- [Texte fourni]:

________________

Pas de repos pour les braves européens, au rang desquels François Hollande se compte désormais, après le «sauvetage» de la Grèce, obtenu de haute lutte. Dès le lendemain de l'accord de Bruxelles, arraché aux petites heures du lundi 13 juillet, le président français est passé en mode «avance rapide», évoquant l'idée d'un gouvernement, d'un Parlement et d'un budget de la zone euro dans son allocution télévisée du 14 juillet. Battre le fer tant qu'il est chaud : c'est l'idée de l'Elysée, qui promet une grande «initiative européenne» pour la rentrée. A la fin de l'été, le chef de l'Etat «a dégagé son agenda pour recentrer son discours sur deux choses : l'Europe et la COP 21», confirme un conseiller. Exit le voyage officiel en Chine - qui devait se dérouler début septembre -, finalement reprogrammé en novembre.
Droit de vie ou de mort
C'est que le temps presse pour resserrer les liens européens. «Qu'il manque un degré d'intégration n'est pas une révélation, mais la crise grecque l'a illustré de manière éclatante, explique l'entourage du Président. Il y a un tel degré de repli national, de tensions entre les pays européens, que nous devons agir vite. Ce qu'on a vu à Bruxelles, c'est que très peu de chefs de gouvernement étaient capables de s'extraire de leur intérêt national, de penser collectif.» Et «sans impulsion, nous aurons collectivement un gros problème au prochain choc», prévient-on de même source.

________________

- [Relevés extraits]:

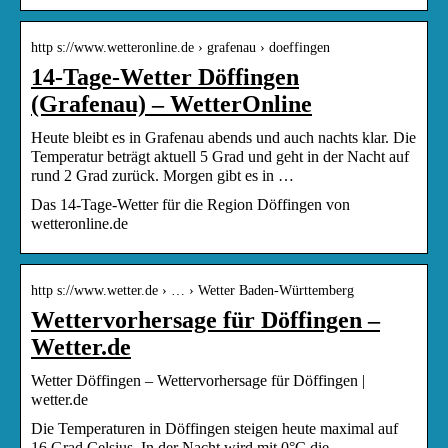
http s://www.wetteronline.de › grafenau › doeffingen
14-Tage-Wetter Döffingen
(Grafenau) – WetterOnline
Heute bleibt es in Grafenau abends und auch nachts klar. Die
Temperatur beträgt aktuell 5 Grad und geht in der Nacht auf
rund 2 Grad zurück. Morgen gibt es in …
Das 14-Tage-Wetter für die Region Döffingen von
wetteronline.de
http s://www.wetter.de › … › Wetter Baden-Württemberg
Wettervorhersage für Döffingen –
Wetter.de
Wetter Döffingen – Wettervorhersage für Döffingen |
wetter.de
Die Temperaturen in Döffingen steigen heute maximal auf
16 Grad Celsius. In der Nacht wird mit 0°C die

________________

- [Consignes]:
1 - Citez le passage du texte sur l'initiative européenne de François Hollande qui s'ouvre sur les mots contenant «Pas de repos» et se clôt sur «reprogrammé en novembre.».
2 - Selon le texte sur l'initiative européenne de François Hollande, à quel mois le voyage officiel en Chine a-t-il été reprogrammé ?

- [Réponses]:
1 -
Pas de repos pour les braves européens, au rang desquels François Hollande se compte désormais, après le «sauvetage» de la Grèce, obtenu de haute lutte. Dès le lendemain de l'accord de Bruxelles, arraché aux petites heures du lundi 13 juillet, le président français est passé en mode «avance rapide», évoquant l'idée d'un gouvernement, d'un Parlement et d'un budget de la zone euro dans son allocution télévisée du 14 juillet. Battre le fer tant qu'il est chaud : c'est l'idée de l'Elysée, qui promet une grande «initiative européenne» pour la rentrée. A la fin de l'été, le chef de l'Etat «a dégagé son agenda pour recentrer son discours sur deux choses : l'Europe et la COP 21», confirme un conseiller. Exit le voyage officiel en Chine - qui devait se dérouler début septembre -, finalement reprogrammé en novembre.

2 - En novembre.